Another thing that resonated with me, was this "everything's a file" policy. That everything was a file meant you could do interesting concoctions with all of the little tools like sed and grep and cut and tr and so on. This was so much like the Smalltalk mindset where everything is an object, and stuff gets done solely by messages in between them.
Scripts. That's what glue a Linux system together. It may be a statically compiled kernel, but it's all woven together with dynamic atyped scripts. Spend any time with a debian postinst script, or an rc run level script, or a cron file. Highly imperative. And fungible. You can have scripts that modify other scripts, or check to see if they're there, or what they do. This too was so like the way a Smalltalk gets stuff done.

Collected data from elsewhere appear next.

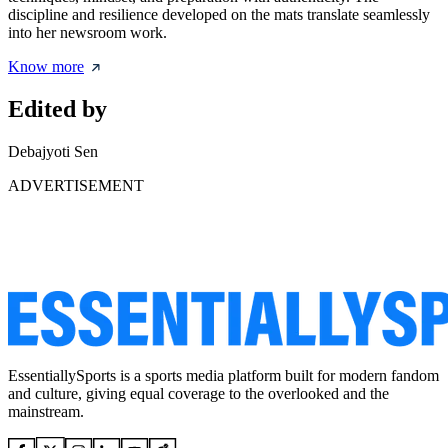
discipline and resilience developed on the mats translate seamlessly
into her newsroom work.
Know more
Edited by
Debajyoti Sen
ADVERTISEMENT
EssentiallySports is a sports media platform built for modern fandom
and culture, giving equal coverage to the overlooked and the
mainstream.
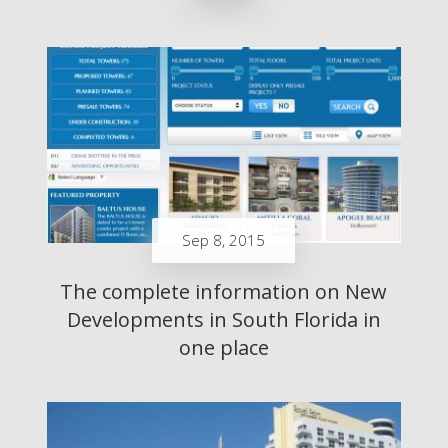
Sep 8, 2015
The complete information on New
Developments in South Florida in
one place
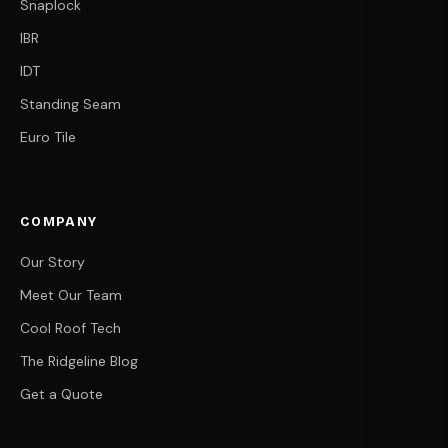
Snaplock
IBR
IDT
Standing Seam
Euro Tile
COMPANY
Our Story
Meet Our Team
Cool Roof Tech
The Ridgeline Blog
Get a Quote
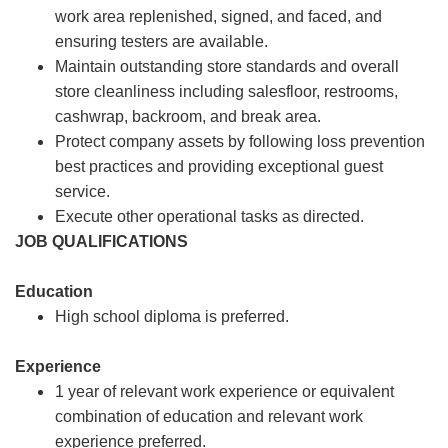
work area replenished, signed, and faced, and
ensuring testers are available.
Maintain outstanding store standards and overall
store cleanliness including salesfloor, restrooms,
cashwrap, backroom, and break area.
Protect company assets by following loss prevention
best practices and providing exceptional guest
service.
Execute other operational tasks as directed.
JOB QUALIFICATIONS
Education
High school diploma is preferred.
Experience
1 year of relevant work experience or equivalent
combination of education and relevant work
experience preferred.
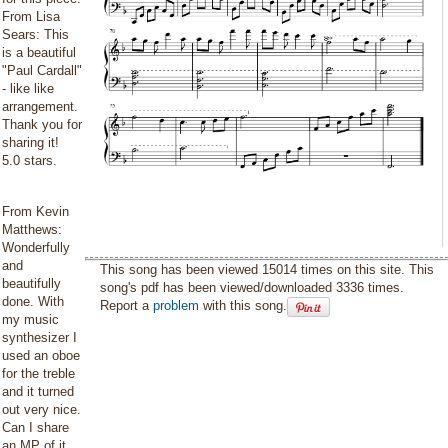
From Lisa
Sears: This
is a beautiful
"Paul Cardall"
- like like
arrangement.
Thank you for
sharing it!
5.0 stars.
From Kevin
Matthews:
Wonderfully
and
This song has been viewed 15014 times on this site. This
beautifully
song's pdf has been viewed/downloaded 3336 times.
done. With
Report a
problem
with this song.
my music
synthesizer I
used an oboe
for the treble
and it turned
out very nice.
Can I share
an MP of it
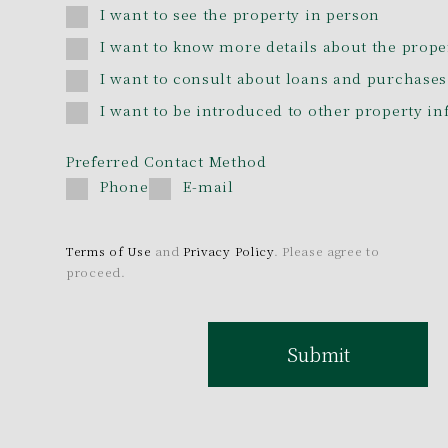
I want to see the property in person
I want to know more details about the prope
I want to consult about loans and purchases
I want to be introduced to other property i
Preferred Contact Method
Phone
E-mail
Terms of Use
and
Privacy Policy
. Please agree to
proceed.
Submit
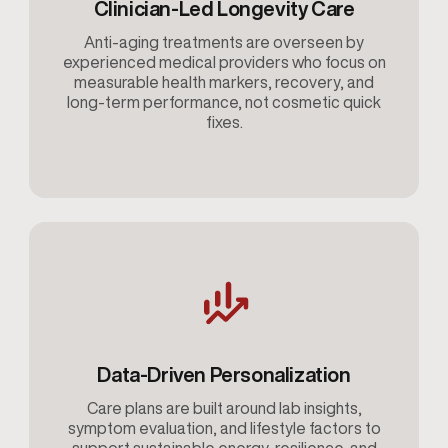
Clinician-Led Longevity Care
Anti-aging treatments are overseen by
experienced medical providers who focus on
measurable health markers, recovery, and
long-term performance, not cosmetic quick
fixes.
Data-Driven Personalization
Care plans are built around lab insights,
symptom evaluation, and lifestyle factors to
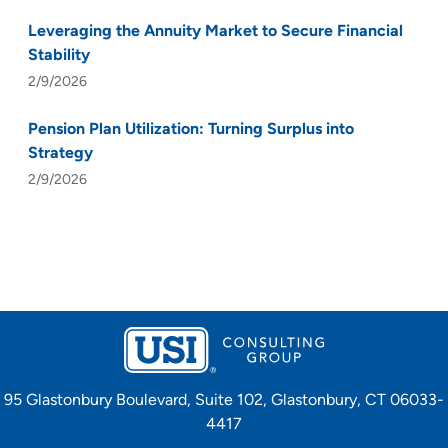
Leveraging the Annuity Market to Secure Financial
Stability
2/9/2026
Pension Plan Utilization: Turning Surplus into
Strategy
2/9/2026
95 Glastonbury Boulevard, Suite 102, Glastonbury, CT 06033-
4417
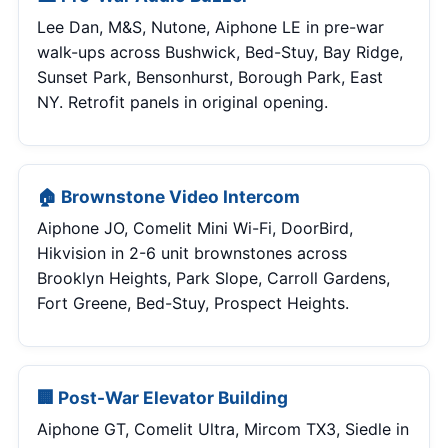
Lee Dan, M&S, Nutone, Aiphone LE in pre-war
walk-ups across Bushwick, Bed-Stuy, Bay Ridge,
Sunset Park, Bensonhurst, Borough Park, East
NY. Retrofit panels in original opening.
🏠 Brownstone Video Intercom
Aiphone JO, Comelit Mini Wi-Fi, DoorBird,
Hikvision in 2-6 unit brownstones across
Brooklyn Heights, Park Slope, Carroll Gardens,
Fort Greene, Bed-Stuy, Prospect Heights.
🏢 Post-War Elevator Building
Aiphone GT, Comelit Ultra, Mircom TX3, Siedle in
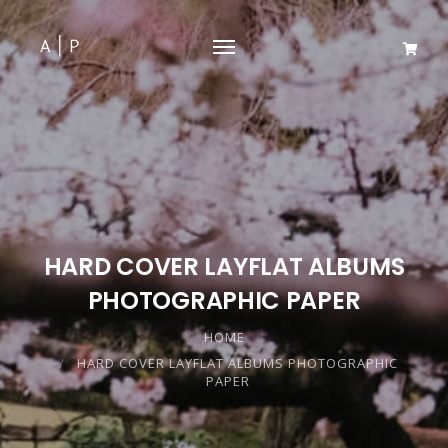
HARD COVER LAYFLAT ALBUMS
PHOTOGRAPHIC PAPER
HOME
HARD COVER LAYFLAT ALBUMS PHOTOGRAPHIC
PAPER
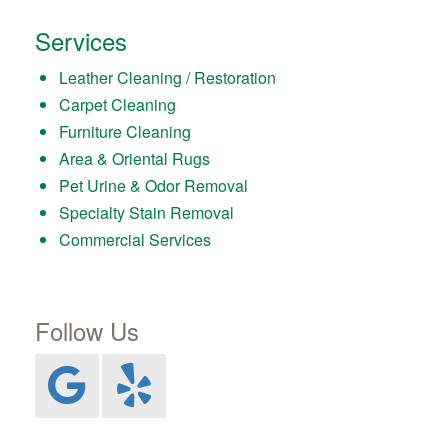
Services
Leather Cleaning / Restoration
Carpet Cleaning
Furniture Cleaning
Area & Oriental Rugs
Pet Urine & Odor Removal
Specialty Stain Removal
Commercial Services
Follow Us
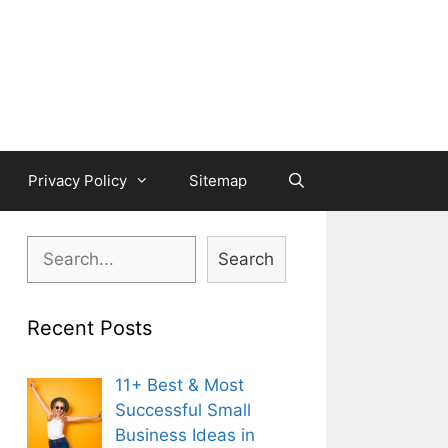
Privacy Policy
Sitemap
Search
Search
Recent Posts
11+ Best & Most
Successful Small
Business Ideas in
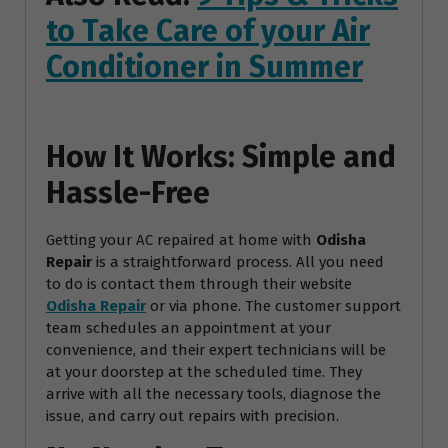
to Take Care of your Air
Conditioner in Summer
How It Works: Simple and
Hassle-Free
Getting your AC repaired at home with
Odisha
Repair
is a straightforward process. All you need
to do is contact them through their website
Odisha Repair
or via phone. The customer support
team schedules an appointment at your
convenience, and their expert technicians will be
at your doorstep at the scheduled time. They
arrive with all the necessary tools, diagnose the
issue, and carry out repairs with precision.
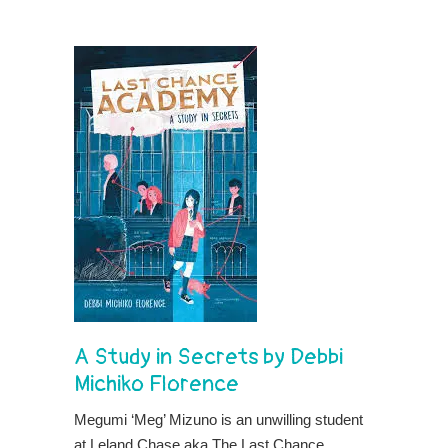
A Study in Secrets
by
Debbi
Michiko Florence
Megumi ‘Meg’ Mizuno is an unwilling student
at Leland Chase aka The Last Chance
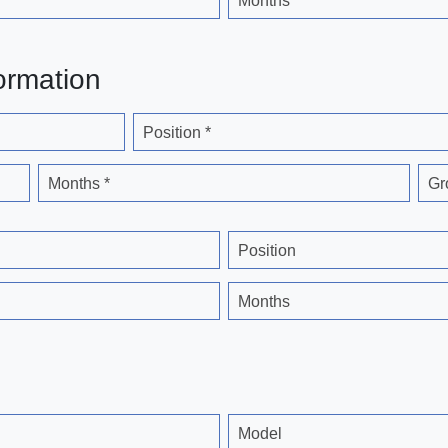
Months
ormation
Position *
Months *
Gr
Position
Months
Model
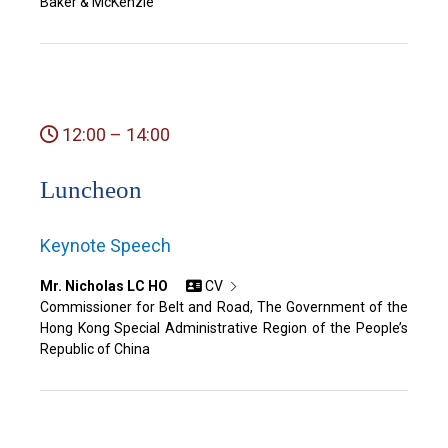
Baker & McKenzie
12:00 – 14:00
Luncheon
Keynote Speech
Mr. Nicholas LC HO
CV
Commissioner for Belt and Road, The Government of the
Hong Kong Special Administrative Region of the People’s
Republic of China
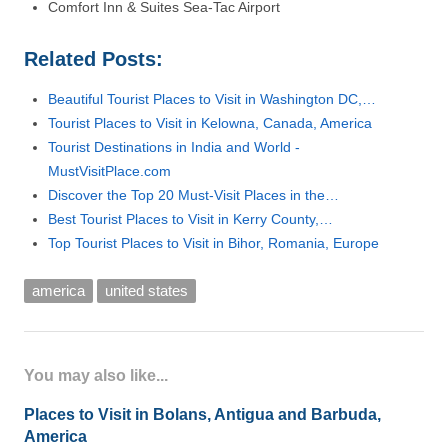
Comfort Inn & Suites Sea-Tac Airport
Related Posts:
Beautiful Tourist Places to Visit in Washington DC,…
Tourist Places to Visit in Kelowna, Canada, America
Tourist Destinations in India and World -
MustVisitPlace.com
Discover the Top 20 Must-Visit Places in the…
Best Tourist Places to Visit in Kerry County,…
Top Tourist Places to Visit in Bihor, Romania, Europe
america
united states
You may also like...
Places to Visit in Bolans, Antigua and Barbuda,
America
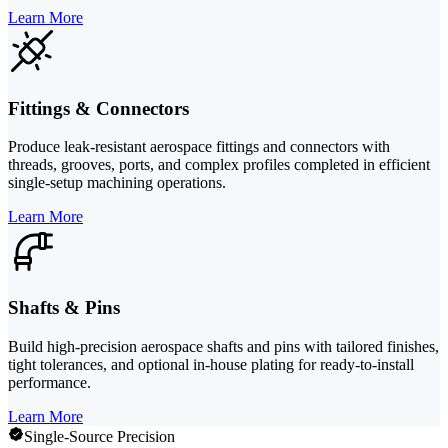
Learn More
Fittings & Connectors
Produce leak-resistant aerospace fittings and connectors with
threads, grooves, ports, and complex profiles completed in efficient
single-setup machining operations.
Learn More
Shafts & Pins
Build high-precision aerospace shafts and pins with tailored finishes,
tight tolerances, and optional in-house plating for ready-to-install
performance.
Learn More
Single-Source Precision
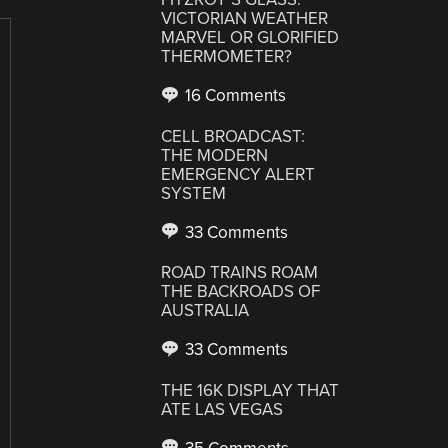
VICTORIAN WEATHER
MARVEL OR GLORIFIED
THERMOMETER?
16 Comments
CELL BROADCAST:
THE MODERN
EMERGENCY ALERT
SYSTEM
33 Comments
ROAD TRAINS ROAM
THE BACKROADS OF
AUSTRALIA
33 Comments
THE 16K DISPLAY THAT
ATE LAS VEGAS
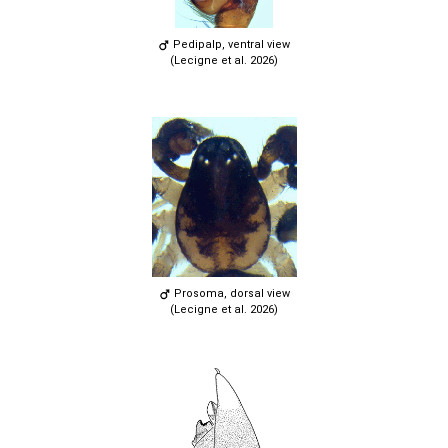
Pedipalp, ventral view
(Lecigne et al. 2026)
Prosoma, dorsal view
(Lecigne et al. 2026)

This also meant that the system was very open. I could use a simple tool to attempt to decipher what the system was doing. Put echo statements in. So much like using the Smalltalk browser to learn how part of the system worked, instead of a manual from a shelf.
When Gilad Bracha gave his "no more versions" talk at the Dynamic Language Symposium, one of the audience asked if a live Debian system wasn't something like he was proposing. Gilad didn't think so, but I was in the back of the room thinking "yeah, yeah, he's talking about Debian and beyond." When I rebooted my machine the other day, it had an uptime of 178 days and had gone through quite the evolution of what it actually was. A Smalltalk image is the same way.
I also found that I configured my Linux environment different than Ken did. We shared lots of things, exchanged ideas and setups, but each took his system along different paths. How like a fellow programmers Smalltalk environment where they use a different L&F, load different tools, and even hack the core to customize the environment to their own suiting.
The point of noting any of this is not to point fingers at Cees for giving up on Desktop Linux. I appreciate Linux, even as a desktop, but I'm quite happy with my OS X system too. I know many Smalltalkers who love the environment, but wish they didn't have to think about OS's; an OS should just work and not bother them. It's more of a note to the Smalltalk crowd. That same frustration and foreignness one finds in trying to get a Linux desktop environment tuned just to their liking, it's probably similar to what many"traditional" programmers feel when they try to work with a Smalltalk development environment. And leaves them scratching their head just the same: "What is it that makes these Linux nuts like their systems so much?"